What the exercise asks. Once you reach the line containing "Smart conditional rendering", reproduce it and every later line exactly, through the end of the data.

________

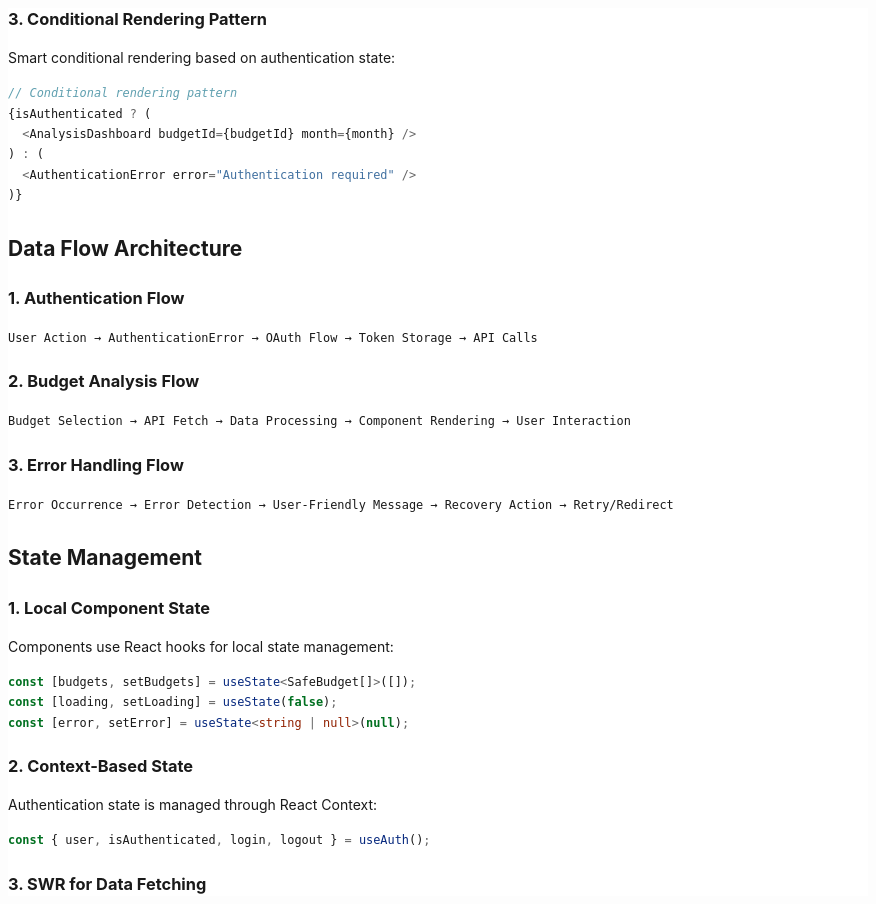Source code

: ### 3. Conditional Rendering Pattern

Smart conditional rendering based on authentication state:

```typescript
// Conditional rendering pattern
{isAuthenticated ? (
  <AnalysisDashboard budgetId={budgetId} month={month} />
) : (
  <AuthenticationError error="Authentication required" />
)}
```

## Data Flow Architecture

### 1. Authentication Flow

```
User Action → AuthenticationError → OAuth Flow → Token Storage → API Calls
```

### 2. Budget Analysis Flow

```
Budget Selection → API Fetch → Data Processing → Component Rendering → User Interaction
```

### 3. Error Handling Flow

```
Error Occurrence → Error Detection → User-Friendly Message → Recovery Action → Retry/Redirect
```

## State Management

### 1. Local Component State

Components use React hooks for local state management:

```typescript
const [budgets, setBudgets] = useState<SafeBudget[]>([]);
const [loading, setLoading] = useState(false);
const [error, setError] = useState<string | null>(null);
```

### 2. Context-Based State

Authentication state is managed through React Context:

```typescript
const { user, isAuthenticated, login, logout } = useAuth();
```

### 3. SWR for Data Fetching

________

Result of the exercise.
Smart conditional rendering based on authentication state:

```typescript
// Conditional rendering pattern
{isAuthenticated ? (
  <AnalysisDashboard budgetId={budgetId} month={month} />
) : (
  <AuthenticationError error="Authentication required" />
)}
```

## Data Flow Architecture

### 1. Authentication Flow

```
User Action → AuthenticationError → OAuth Flow → Token Storage → API Calls
```

### 2. Budget Analysis Flow

```
Budget Selection → API Fetch → Data Processing → Component Rendering → User Interaction
```

### 3. Error Handling Flow

```
Error Occurrence → Error Detection → User-Friendly Message → Recovery Action → Retry/Redirect
```

## State Management

### 1. Local Component State

Components use React hooks for local state management:

```typescript
const [budgets, setBudgets] = useState<SafeBudget[]>([]);
const [loading, setLoading] = useState(false);
const [error, setError] = useState<string | null>(null);
```

### 2. Context-Based State

Authentication state is managed through React Context:

```typescript
const { user, isAuthenticated, login, logout } = useAuth();
```

### 3. SWR for Data Fetching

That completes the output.